| What you are asked to do |
In the entries below, find the line with "network models and" and the line with "顯示有關BlueXP憑證的詳細資料、包括到期日。"; reproduce those two lines and all lines between them exactly, without pictures.

| Task input |

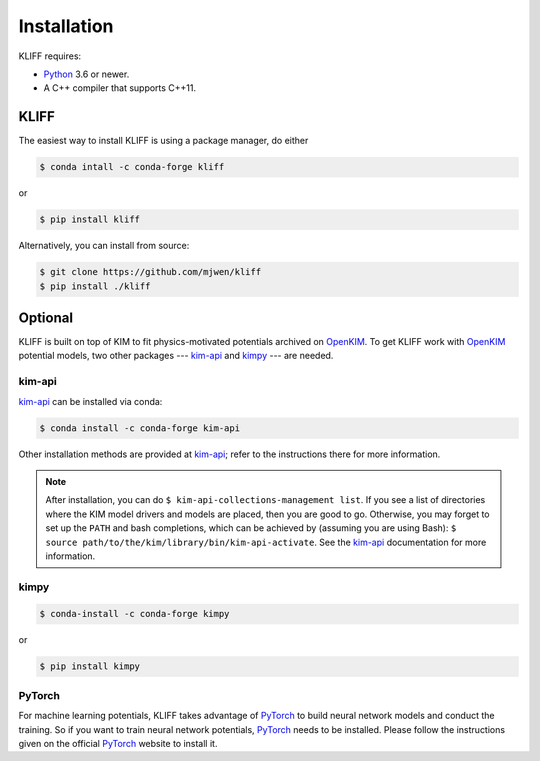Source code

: .. _installation:

============
Installation
============


KLIFF requires:

- Python_ 3.6 or newer.
- A C++ compiler that supports C++11.


KLIFF
=====

The easiest way to install KLIFF is using a package manager, do either

.. code-block:: bash

   $ conda intall -c conda-forge kliff

or

.. code-block:: bash

   $ pip install kliff

Alternatively, you can install from source:

.. code-block:: bash

    $ git clone https://github.com/mjwen/kliff
    $ pip install ./kliff


Optional
========

KLIFF is built on top of KIM to fit physics-motivated potentials archived on OpenKIM_.
To get KLIFF work with OpenKIM_ potential models, two other packages --- kim-api_ and
kimpy_ --- are needed.


kim-api
-------

kim-api_ can be installed via conda:

.. code-block:: bash

    $ conda install -c conda-forge kim-api

Other installation methods are provided at kim-api_; refer to the instructions there
for more information.

.. note::
    After installation, you can do ``$ kim-api-collections-management list``.
    If you see a list of directories where the KIM model drivers and models are
    placed, then you are good to go. Otherwise, you may forget to set up the
    ``PATH`` and bash completions, which can be achieved by (assuming you are
    using Bash): ``$ source path/to/the/kim/library/bin/kim-api-activate``. See
    the kim-api_ documentation for more information.


kimpy
-----
.. code-block:: bash

    $ conda-install -c conda-forge kimpy

or

.. code-block:: bash

    $ pip install kimpy


PyTorch
-------

For machine learning potentials, KLIFF takes advantage of PyTorch_ to build neural
network models and conduct the training. So if you want to train neural network
potentials, PyTorch_ needs to be installed.
Please follow the instructions given on the official PyTorch_ website to install it.


.. _Python: http://www.python.org
.. _PyTorch: https://pytorch.org
.. _OpenKIM: https://openkim.org
.. _kim-api: https://openkim.org/kim-api
.. _kimpy: https://github.com/openkim/kimpy
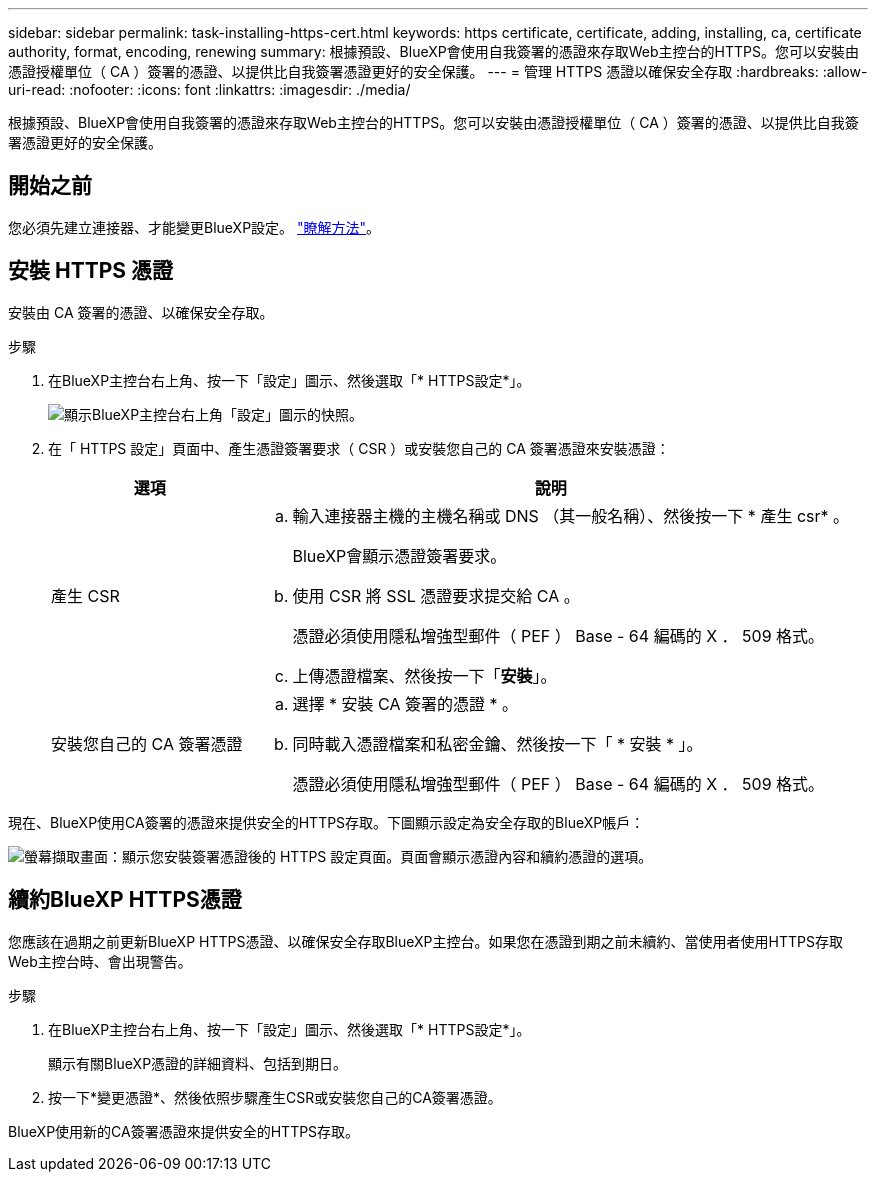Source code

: ---
sidebar: sidebar 
permalink: task-installing-https-cert.html 
keywords: https certificate, certificate, adding, installing, ca, certificate authority, format, encoding, renewing 
summary: 根據預設、BlueXP會使用自我簽署的憑證來存取Web主控台的HTTPS。您可以安裝由憑證授權單位（ CA ）簽署的憑證、以提供比自我簽署憑證更好的安全保護。 
---
= 管理 HTTPS 憑證以確保安全存取
:hardbreaks:
:allow-uri-read: 
:nofooter: 
:icons: font
:linkattrs: 
:imagesdir: ./media/


[role="lead"]
根據預設、BlueXP會使用自我簽署的憑證來存取Web主控台的HTTPS。您可以安裝由憑證授權單位（ CA ）簽署的憑證、以提供比自我簽署憑證更好的安全保護。



== 開始之前

您必須先建立連接器、才能變更BlueXP設定。 link:concept-connectors.html#how-to-create-a-connector["瞭解方法"]。



== 安裝 HTTPS 憑證

安裝由 CA 簽署的憑證、以確保安全存取。

.步驟
. 在BlueXP主控台右上角、按一下「設定」圖示、然後選取「* HTTPS設定*」。
+
image:screenshot_settings_icon.gif["顯示BlueXP主控台右上角「設定」圖示的快照。"]

. 在「 HTTPS 設定」頁面中、產生憑證簽署要求（ CSR ）或安裝您自己的 CA 簽署憑證來安裝憑證：
+
[cols="25,75"]
|===
| 選項 | 說明 


| 產生 CSR  a| 
.. 輸入連接器主機的主機名稱或 DNS （其一般名稱）、然後按一下 * 產生 csr* 。
+
BlueXP會顯示憑證簽署要求。

.. 使用 CSR 將 SSL 憑證要求提交給 CA 。
+
憑證必須使用隱私增強型郵件（ PEF ） Base - 64 編碼的 X ． 509 格式。

.. 上傳憑證檔案、然後按一下「*安裝*」。




| 安裝您自己的 CA 簽署憑證  a| 
.. 選擇 * 安裝 CA 簽署的憑證 * 。
.. 同時載入憑證檔案和私密金鑰、然後按一下「 * 安裝 * 」。
+
憑證必須使用隱私增強型郵件（ PEF ） Base - 64 編碼的 X ． 509 格式。



|===


現在、BlueXP使用CA簽署的憑證來提供安全的HTTPS存取。下圖顯示設定為安全存取的BlueXP帳戶：

image:screenshot_https_cert.gif["螢幕擷取畫面：顯示您安裝簽署憑證後的 HTTPS 設定頁面。頁面會顯示憑證內容和續約憑證的選項。"]



== 續約BlueXP HTTPS憑證

您應該在過期之前更新BlueXP HTTPS憑證、以確保安全存取BlueXP主控台。如果您在憑證到期之前未續約、當使用者使用HTTPS存取Web主控台時、會出現警告。

.步驟
. 在BlueXP主控台右上角、按一下「設定」圖示、然後選取「* HTTPS設定*」。
+
顯示有關BlueXP憑證的詳細資料、包括到期日。

. 按一下*變更憑證*、然後依照步驟產生CSR或安裝您自己的CA簽署憑證。


BlueXP使用新的CA簽署憑證來提供安全的HTTPS存取。
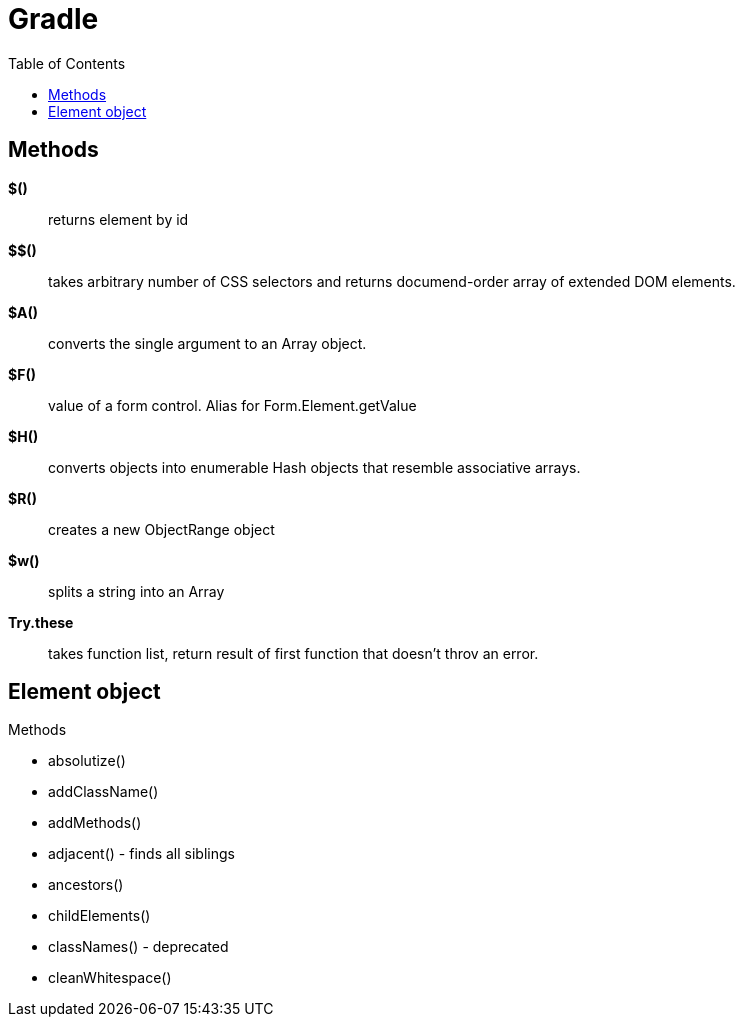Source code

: = Gradle
:icons: font
:toc: left

== Methods

*$()*:: returns element by id
*$$()*:: takes arbitrary number of CSS selectors and returns documend-order array
         of extended DOM elements.
*$A()*:: converts the single argument to an Array object.
*$F()*:: value of a form control. Alias for Form.Element.getValue
*$H()*:: converts objects into enumerable Hash objects that resemble associative arrays.
*$R()*:: creates a new ObjectRange object
*$w()*:: splits a string into an Array
*Try.these*:: takes function list, return result of first function that doesn't throv an error.

== Element object

.Methods

* absolutize()
* addClassName()
* addMethods()
* adjacent() - finds all siblings
* ancestors()
* childElements()
* classNames() - deprecated
* cleanWhitespace()
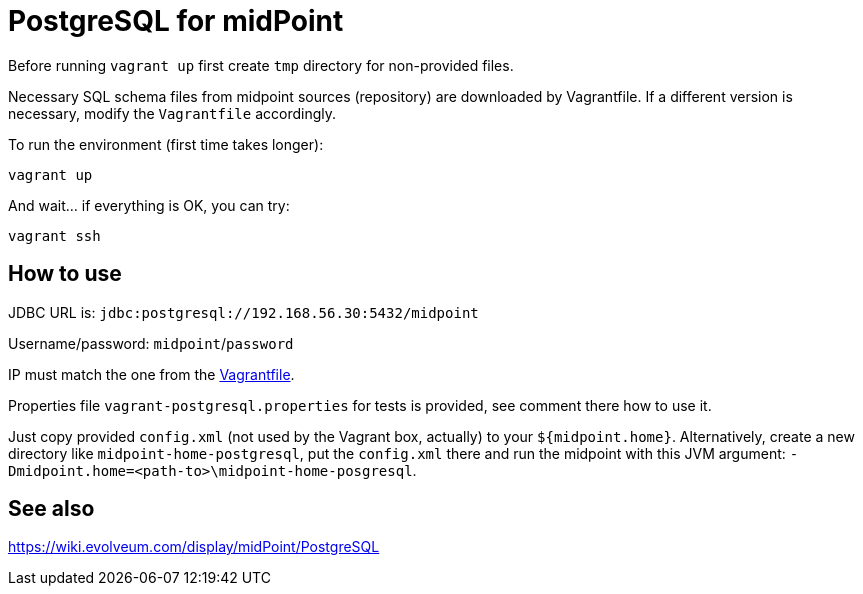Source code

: = PostgreSQL for midPoint

Before running `vagrant up` first create `tmp` directory for non-provided files.

Necessary SQL schema files from midpoint sources (repository) are downloaded by Vagrantfile.
If a different version is necessary, modify the `Vagrantfile` accordingly.

To run the environment (first time takes longer):
----
vagrant up
----

And wait... if everything is OK, you can try:
----
vagrant ssh
----

== How to use

JDBC URL is: `jdbc:postgresql://192.168.56.30:5432/midpoint`

Username/password: `midpoint`/`password`

IP must match the one from the link:Vagrantfile[].

Properties file `vagrant-postgresql.properties` for tests is provided, see comment there how to use it.

Just copy provided `config.xml` (not used by the Vagrant box, actually) to your `${midpoint.home}`.
Alternatively, create a new directory like `midpoint-home-postgresql`, put the `config.xml` there
and run the midpoint with this JVM argument: `-Dmidpoint.home=<path-to>\midpoint-home-posgresql`.

== See also

https://wiki.evolveum.com/display/midPoint/PostgreSQL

| Task solution |
network models and conduct the training. So if you want to train neural network
potentials, PyTorch_ needs to be installed.
Please follow the instructions given on the official PyTorch_ website to install it.


.. _Python: http://www.python.org
.. _PyTorch: https://pytorch.org
.. _OpenKIM: https://openkim.org
.. _kim-api: https://openkim.org/kim-api
.. _kimpy: https://github.com/openkim/kimpy
Source code

: ---
sidebar: sidebar 
permalink: task-installing-https-cert.html 
keywords: https certificate, certificate, adding, installing, ca, certificate authority, format, encoding, renewing 
summary: 根據預設、BlueXP會使用自我簽署的憑證來存取Web主控台的HTTPS。您可以安裝由憑證授權單位（ CA ）簽署的憑證、以提供比自我簽署憑證更好的安全保護。 
---
= 管理 HTTPS 憑證以確保安全存取
:hardbreaks:
:allow-uri-read: 
:nofooter: 
:icons: font
:linkattrs: 
:imagesdir: ./media/


[role="lead"]
根據預設、BlueXP會使用自我簽署的憑證來存取Web主控台的HTTPS。您可以安裝由憑證授權單位（ CA ）簽署的憑證、以提供比自我簽署憑證更好的安全保護。



== 開始之前

您必須先建立連接器、才能變更BlueXP設定。 link:concept-connectors.html#how-to-create-a-connector["瞭解方法"]。



== 安裝 HTTPS 憑證

安裝由 CA 簽署的憑證、以確保安全存取。

.步驟
. 在BlueXP主控台右上角、按一下「設定」圖示、然後選取「* HTTPS設定*」。
+
image:screenshot_settings_icon.gif["顯示BlueXP主控台右上角「設定」圖示的快照。"]

. 在「 HTTPS 設定」頁面中、產生憑證簽署要求（ CSR ）或安裝您自己的 CA 簽署憑證來安裝憑證：
+
[cols="25,75"]
|===
| 選項 | 說明 


| 產生 CSR  a| 
.. 輸入連接器主機的主機名稱或 DNS （其一般名稱）、然後按一下 * 產生 csr* 。
+
BlueXP會顯示憑證簽署要求。

.. 使用 CSR 將 SSL 憑證要求提交給 CA 。
+
憑證必須使用隱私增強型郵件（ PEF ） Base - 64 編碼的 X ． 509 格式。

.. 上傳憑證檔案、然後按一下「*安裝*」。




| 安裝您自己的 CA 簽署憑證  a| 
.. 選擇 * 安裝 CA 簽署的憑證 * 。
.. 同時載入憑證檔案和私密金鑰、然後按一下「 * 安裝 * 」。
+
憑證必須使用隱私增強型郵件（ PEF ） Base - 64 編碼的 X ． 509 格式。



|===


現在、BlueXP使用CA簽署的憑證來提供安全的HTTPS存取。下圖顯示設定為安全存取的BlueXP帳戶：

image:screenshot_https_cert.gif["螢幕擷取畫面：顯示您安裝簽署憑證後的 HTTPS 設定頁面。頁面會顯示憑證內容和續約憑證的選項。"]



== 續約BlueXP HTTPS憑證

您應該在過期之前更新BlueXP HTTPS憑證、以確保安全存取BlueXP主控台。如果您在憑證到期之前未續約、當使用者使用HTTPS存取Web主控台時、會出現警告。

.步驟
. 在BlueXP主控台右上角、按一下「設定」圖示、然後選取「* HTTPS設定*」。
+
顯示有關BlueXP憑證的詳細資料、包括到期日。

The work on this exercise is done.